Peck
Milano, 16 gennaio 2018 - Il grande Robert Louis Stevenson pubblicava il suo romanzo «Treasure Island» e nello stesso anno, il 1883, il signor Francesco Peck, salumaio di Praga, apriva un negozio di salumi e carni affumicate in via Orefici, che se non era propriamente un’Isola del Tesoro lo sarebbe diventata un po’ di anni dopo. Nel 1918, fine della Grande Guerra che i nuovi proprietari, i signori Magnaghi, avrebbero salutato portando bottega e sapienza gastronomica nell’attuale sede, in via Spadari. Leone Marzotto ci arriva tutte le mattine appena passate le 8, «a piedi» perché abita vicino e perché le camminate aiutano a pensare, e i pensieri a decidere. Così, 100 anni dopo, Peck si prepara a mettere al mondo un proprio clone, in una città che ha sempre percepito questo brand come un talismano della Milano bene ma anche un pezzo di patrimonio collettivo.
Dopo l’estate, con una formula da «gastronomia di quartiere» che sottintende il preciso intento della gestione Marzotto: 300 metri quadrati, posizionata tra Pagano, Monti e City Life e la medesima formula di via Spadari, anche se s’intuisce che Peck stia cercando di svecchiare l’immagine un po’paludata del passato, senza rinunciare alla discrezione, alla tradizione e al buongusto. Con tanto di visione allargata oltreconfine, perché nel mondo i punti vendita di prodotti Peck non mancano ma una grande vetrina conta: la prima scommessa sarà su Londra, con l’idea di un «Made in Milan» più che un «Made in Italy», prodotti e sapienza di una metropoli lombarda che anche sola crea opinione e la sa vendere. Certo, da Peck è facile convocare il passato. Ma si scopre come la nostalgia non abbia più molto credito e lo abbia invece il coraggio di stare al passo.

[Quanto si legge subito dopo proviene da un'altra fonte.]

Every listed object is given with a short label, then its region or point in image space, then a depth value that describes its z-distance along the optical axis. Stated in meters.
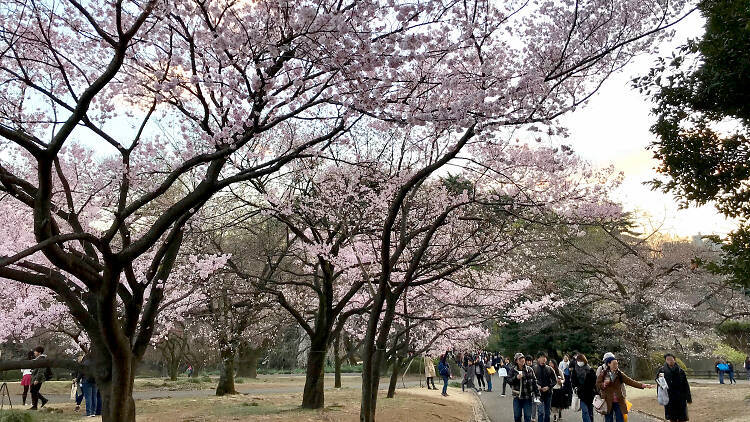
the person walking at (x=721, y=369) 22.47
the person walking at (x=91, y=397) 11.86
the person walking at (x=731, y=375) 23.09
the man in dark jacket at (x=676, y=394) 8.59
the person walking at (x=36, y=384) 13.23
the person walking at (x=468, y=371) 22.06
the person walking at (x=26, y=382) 14.75
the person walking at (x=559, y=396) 10.85
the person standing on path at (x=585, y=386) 9.10
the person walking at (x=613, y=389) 8.11
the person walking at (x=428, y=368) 20.61
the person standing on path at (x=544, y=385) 10.22
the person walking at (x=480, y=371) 22.94
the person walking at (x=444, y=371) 17.80
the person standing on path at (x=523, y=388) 9.94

Con i tempi, con un pubblico che è quello di ieri ma è anche di oggi e domani: il ristorante «Al Peck», un presidio della buona cucina milanese e fascia alta che rimarrà tale, seppure con qualche ritocco migliorativo; l’Italian Bar a pochi passi dal negozio, che presto funzionerà anche la sera; e il «Piccolo Peck», esperimento riuscito di «mangiare in gastronomia». Parabola di un brand che pure non intende abdicare al suo ruolo: essere il «concept-store» dei sapori meneghini, il laboratorio dove si affinano formaggi e bresaole seguendo regole calviniste e severissime, ma anche il lussuoso mercato coperto dove i prezzi di paté, mascarponi e piatti pronti non sono low cost, ma solo perché la qualità estrema ha un prezzo. Con qualche chicca della maison che attizza la curiosità, come il marbré, stracotto di carne di selvaggina a dadini, cotta e presentata con pistacchio, tartufo nero e gelatina. Leone Marzotto evoca Angelo Stoppani come il grande saggio della storia di Peck, che nel 2013 aveva passato il testimone a suo padre Pietro Marzotto. E ricorda la sua raccomandazione quando lui, giovane avvocato civilista, una manciata di anni fa ha accettato l’invito di papà Pietro e deciso di seguire da vicino le sorti dell’azienda di via Spadari: «Trasformare un prodotto cattivo in uno buono è impossibile. Per trasformarne uno buono in cattivo, basta un attimo».